I was relieved it was half-term. Normally I loved school but I couldn’t face going back to mix with my friends again the way I was feeling. I was broken, damaged, dirty. Keeping up pretence was normal for me, but I wasn’t sure I’d be able to pretend this time.
Before Wendy left, she asked if I would like to go on the Sunday school outing that Saturday, if I felt better. I said that I would. Anything rather than stay there, where he could get me if he chose to. It was agreed that I would spend the Friday night at her house, because it was to involve an early start in the morning.
The next few days were difficult. I was still very shaken. My body was hurting and the mental anguish was almost unbearable. What had he done to me? How could I stop him doing it again?
The Sunday school outing was light relief, though. All the teachers knew me and had heard that I hadn’t been well. They could probably see that things weren’t right with me and because of this gave me more attention and kindness than usual. This helped me a little and I began to feel slightly better.
I was still terrified about what would happen the following Tuesday. The thought of Bill, my abuser, picking me up and doing the same thing again made me feel physically sick. Wendy also attended confirmation classes, though, and this gave me an idea. I asked Mum if she could stay over at our house on a Tuesday night, and because Mum
couldn’t think of a reason why not, she agreed.
I was relieved beyond words when Wendy said she would love to do this, that it would be fun. It was as though a heavy horrible weight had been lifted from my shoulders. I was safe. God was listening after all.
When Uncle Bill turned up and realised he had two girls to ferry home on Tuesday, he seemed cross, but he could hardly retract the promise he’d made in front of the vicar and say he wasn’t going to collect us after all. He could do nothing but let us into the back of the car and drive us straight home.
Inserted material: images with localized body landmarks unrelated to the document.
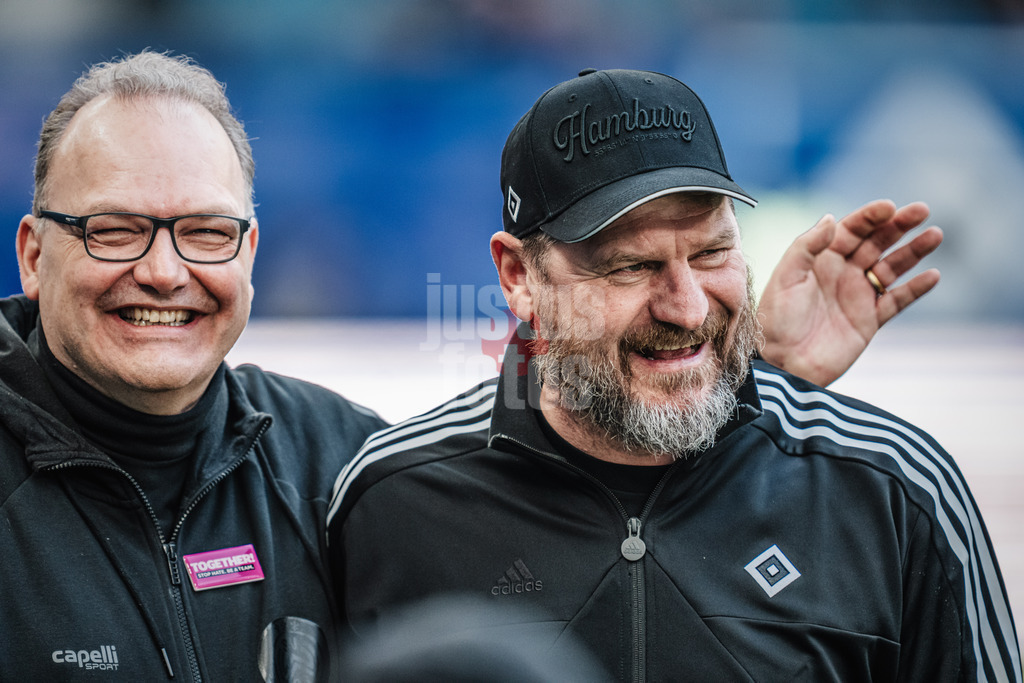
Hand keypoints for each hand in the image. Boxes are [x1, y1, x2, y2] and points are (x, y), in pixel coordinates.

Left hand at [756, 199, 942, 385]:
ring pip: (892, 267)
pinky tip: (933, 275)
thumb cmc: (777, 320)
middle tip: (921, 210)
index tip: (889, 206)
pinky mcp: (869, 320)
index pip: (851, 231)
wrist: (783, 363)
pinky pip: (897, 300)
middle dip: (898, 226)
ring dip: (913, 251)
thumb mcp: (786, 278)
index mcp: (820, 259)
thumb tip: (831, 218)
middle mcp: (842, 273)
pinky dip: (916, 288)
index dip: (870, 217)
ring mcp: (858, 296)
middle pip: (876, 243)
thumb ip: (807, 247)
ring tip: (935, 235)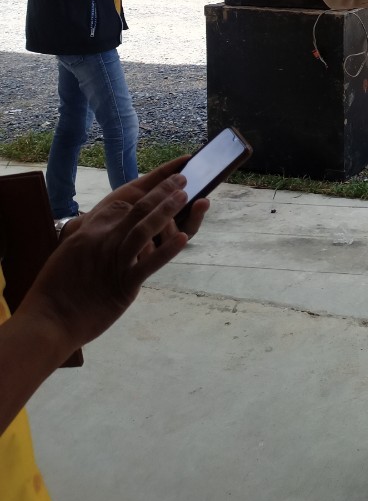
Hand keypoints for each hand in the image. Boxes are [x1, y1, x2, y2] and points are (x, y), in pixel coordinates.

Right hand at [22, 158, 208, 357]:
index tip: (160, 185)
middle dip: (163, 191)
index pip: (121, 206)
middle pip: (138, 209)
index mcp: (89, 231)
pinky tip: (183, 239)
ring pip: (145, 228)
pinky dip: (167, 250)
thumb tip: (91, 224)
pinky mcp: (124, 284)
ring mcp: (114, 261)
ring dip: (168, 209)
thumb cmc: (54, 290)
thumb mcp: (67, 253)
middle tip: (183, 179)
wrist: (48, 321)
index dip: (144, 194)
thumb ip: (85, 237)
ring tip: (187, 196)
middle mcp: (103, 240)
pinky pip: (149, 264)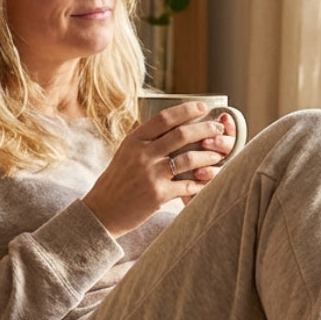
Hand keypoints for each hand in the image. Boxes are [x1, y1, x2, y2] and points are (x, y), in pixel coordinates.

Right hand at [82, 102, 235, 236]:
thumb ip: (145, 141)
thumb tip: (169, 126)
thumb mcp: (125, 154)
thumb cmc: (116, 182)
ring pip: (188, 159)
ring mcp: (151, 174)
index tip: (203, 107)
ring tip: (218, 155)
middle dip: (205, 129)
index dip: (186, 110)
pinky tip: (209, 180)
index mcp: (134, 140)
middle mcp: (142, 154)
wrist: (102, 212)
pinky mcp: (158, 194)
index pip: (164, 118)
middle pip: (181, 135)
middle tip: (218, 129)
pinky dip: (202, 182)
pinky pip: (188, 185)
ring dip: (208, 156)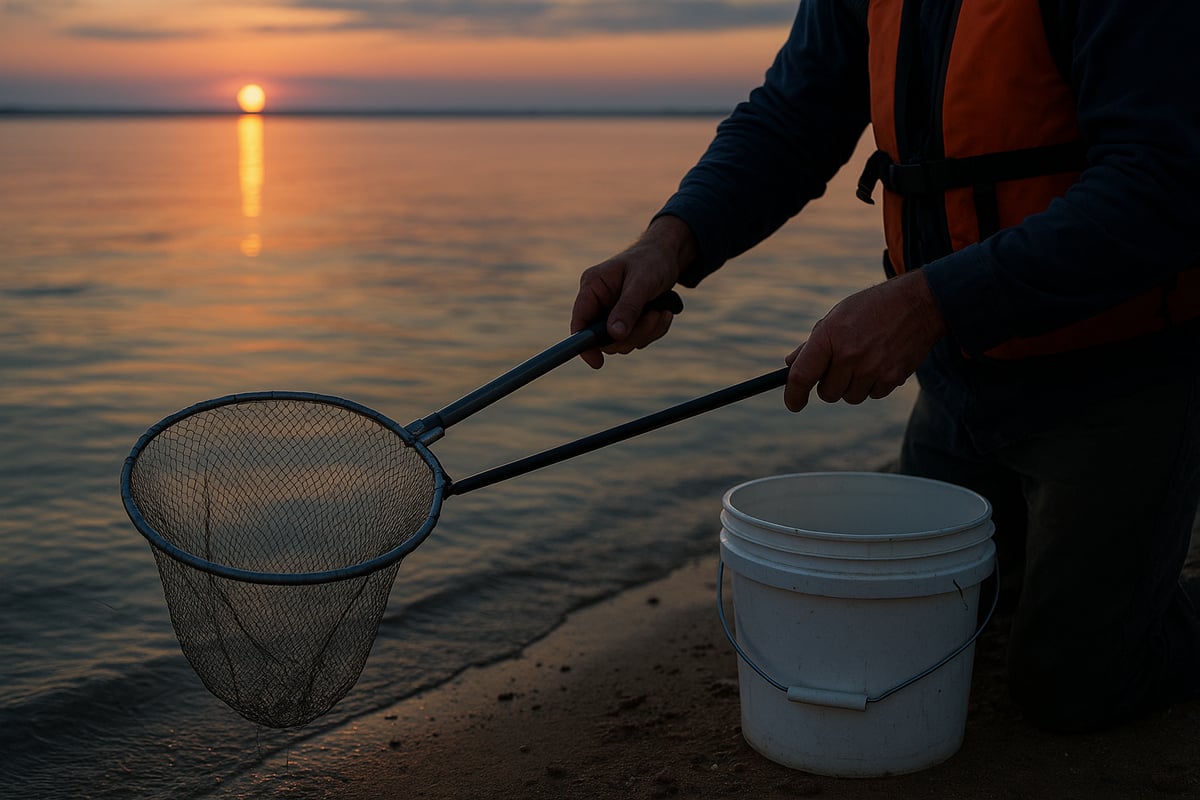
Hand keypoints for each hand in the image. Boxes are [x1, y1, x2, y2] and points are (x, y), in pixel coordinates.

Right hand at [571, 215, 694, 367]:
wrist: (669, 255)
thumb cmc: (653, 260)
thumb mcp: (642, 282)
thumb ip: (628, 308)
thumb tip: (614, 335)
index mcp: (592, 286)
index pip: (579, 321)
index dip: (584, 344)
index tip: (597, 362)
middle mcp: (598, 301)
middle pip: (604, 338)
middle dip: (633, 334)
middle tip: (654, 318)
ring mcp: (611, 312)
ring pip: (622, 341)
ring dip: (646, 332)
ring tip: (662, 312)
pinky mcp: (626, 319)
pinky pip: (636, 338)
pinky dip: (653, 331)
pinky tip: (664, 313)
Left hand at [783, 270, 945, 410]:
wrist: (919, 303)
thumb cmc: (871, 308)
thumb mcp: (837, 316)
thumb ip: (813, 343)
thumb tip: (790, 364)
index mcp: (829, 336)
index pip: (802, 376)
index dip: (794, 395)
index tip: (793, 404)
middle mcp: (849, 355)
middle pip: (827, 393)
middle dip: (829, 385)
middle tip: (839, 367)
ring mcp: (872, 368)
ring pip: (850, 397)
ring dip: (852, 385)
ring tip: (864, 360)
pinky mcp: (892, 378)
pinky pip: (873, 394)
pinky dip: (873, 384)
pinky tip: (881, 361)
Soon it was spring and the evenings became light enough for us to walk home, and then the classes finished and I was confirmed. Wendy and I were very excited about the confirmation service. We were to wear white for this special occasion and I knew that white was a pure, special colour: brides wore white and so did angels. Wendy’s mum was getting her a new dress and I asked if I could have one too. Mum said no, absolutely not, but Nana C volunteered to make me one. She was good at dressmaking and she created a beautiful white dress that made me feel as if I were a bride for the day.
Mum didn’t attend my confirmation but my dad and Nana C did. Dad looked so proud of me that it made me wish Mum had been there, because I wished I could have seen that look on her face. But it wouldn’t have been there; I knew that deep down.
During the service I prayed that I could be cleansed of the horrendous happenings of the past years. I prayed with all my heart that now I was a full member of the church, God would look after me. That at last he would start to listen to me. Surely he would.
Chapter Eight
Mum was furious when she got a letter home to say that I had failed the second part of the Eleven Plus because of collapsing in the middle of the exam. She charged up to the school for a crisis meeting with my teacher, cross that I was going to be sent to the secondary modern rather than the grammar school. She had never taken an interest in my education up to this point and had always failed to turn up for any meetings at school to discuss my progress, but now, all of a sudden, she seemed to feel that the school I went to next would reflect on her. She wanted the status of having a daughter who was bright enough for grammar school, and she wasn’t giving in on that point.